-- WHAT THE EXERCISE ASKS --
Omit every picture, then return the listing verbatim.

-- INFORMATION SHOWN --
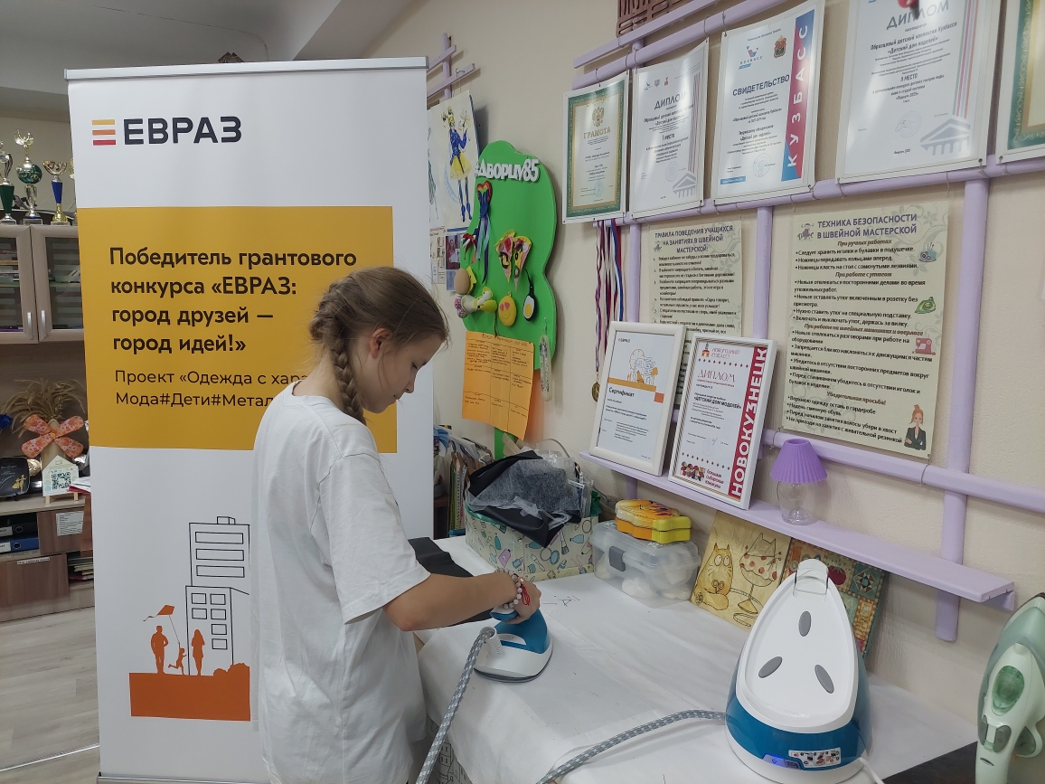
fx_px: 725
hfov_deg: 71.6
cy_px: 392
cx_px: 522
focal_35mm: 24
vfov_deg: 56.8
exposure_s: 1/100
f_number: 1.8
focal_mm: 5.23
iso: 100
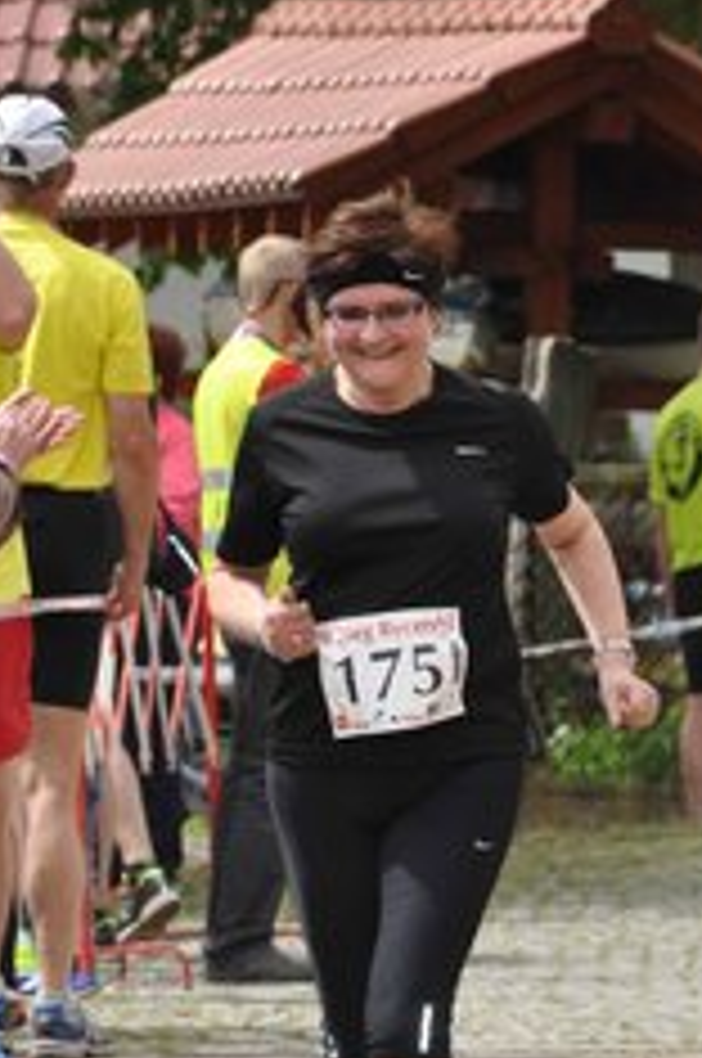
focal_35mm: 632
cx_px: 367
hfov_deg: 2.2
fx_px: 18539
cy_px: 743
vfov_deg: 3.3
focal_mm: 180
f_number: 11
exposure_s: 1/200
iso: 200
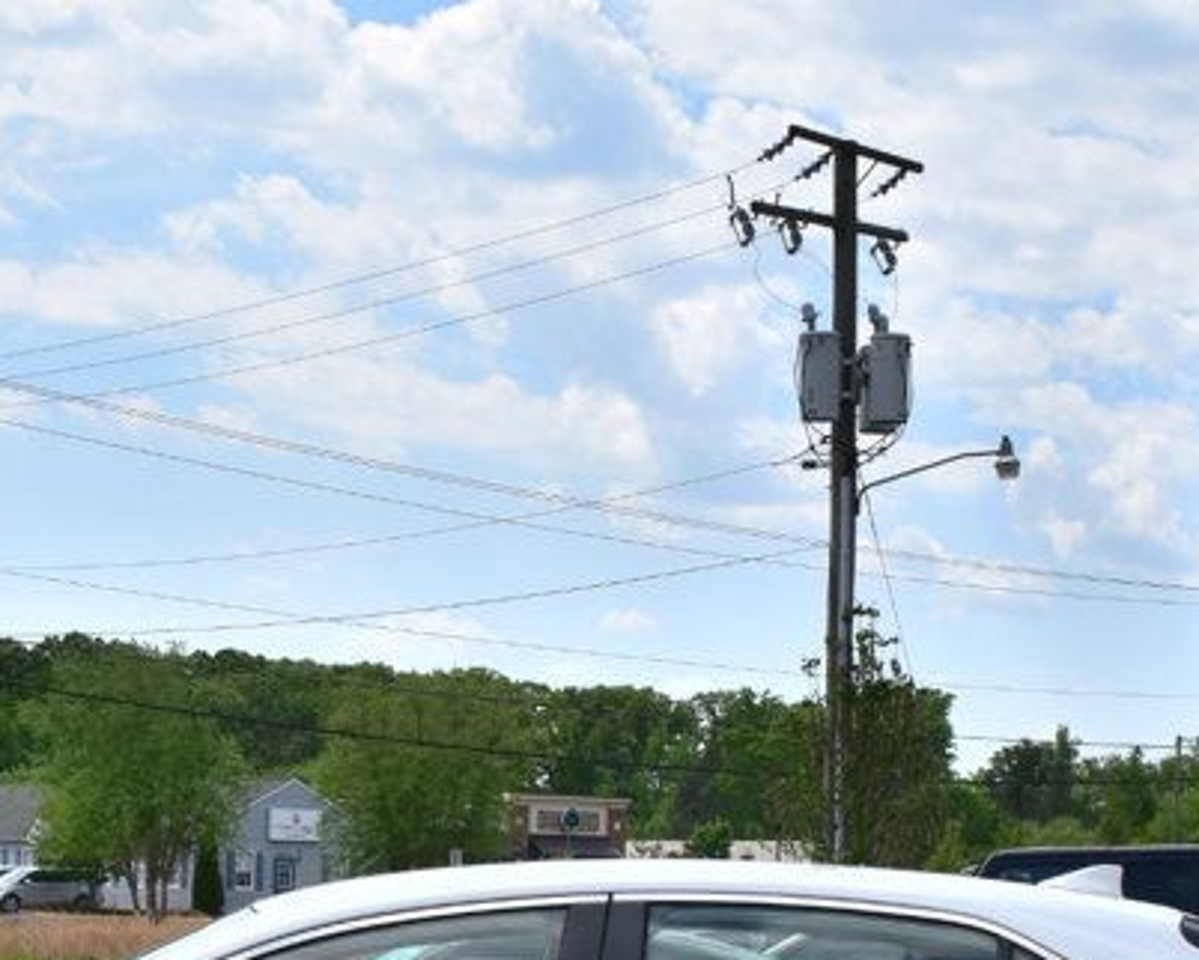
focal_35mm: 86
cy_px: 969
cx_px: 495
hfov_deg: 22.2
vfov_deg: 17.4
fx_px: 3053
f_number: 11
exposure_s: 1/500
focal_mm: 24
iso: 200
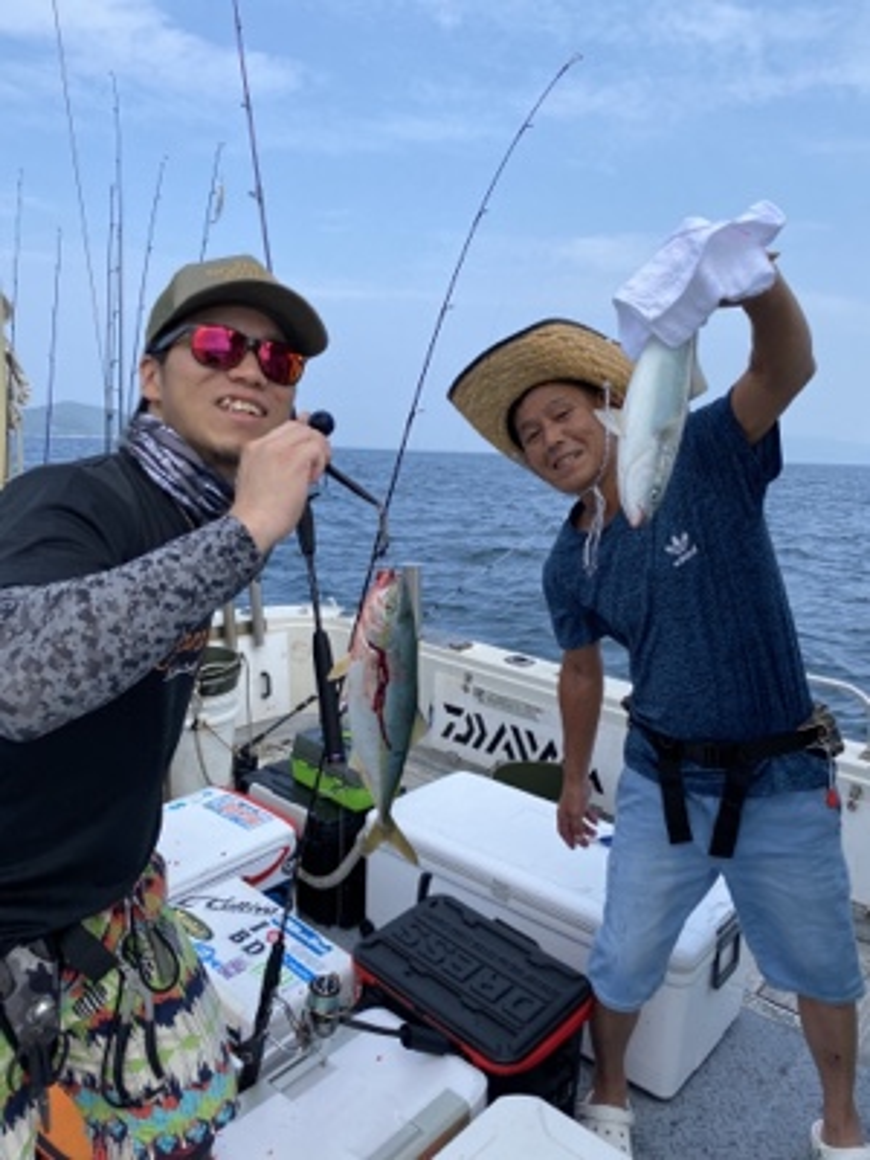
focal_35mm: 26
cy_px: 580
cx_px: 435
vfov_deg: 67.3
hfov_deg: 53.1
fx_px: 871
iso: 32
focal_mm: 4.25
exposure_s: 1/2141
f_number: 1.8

-- RESPONSE TO THE TASK --
fx_px: 725
hfov_deg: 71.6
cy_px: 392
cx_px: 522
focal_35mm: 24
vfov_deg: 56.8
exposure_s: 1/100
f_number: 1.8
focal_mm: 5.23
iso: 100
focal_35mm: 632
cx_px: 367
hfov_deg: 2.2
fx_px: 18539
cy_px: 743
vfov_deg: 3.3
focal_mm: 180
f_number: 11
exposure_s: 1/200
iso: 200
focal_35mm: 86
cy_px: 969
cx_px: 495
hfov_deg: 22.2
vfov_deg: 17.4
fx_px: 3053
f_number: 11
exposure_s: 1/500
focal_mm: 24
iso: 200
focal_35mm: 26
cy_px: 580
cx_px: 435
vfov_deg: 67.3
hfov_deg: 53.1
fx_px: 871
iso: 32
focal_mm: 4.25
exposure_s: 1/2141
f_number: 1.8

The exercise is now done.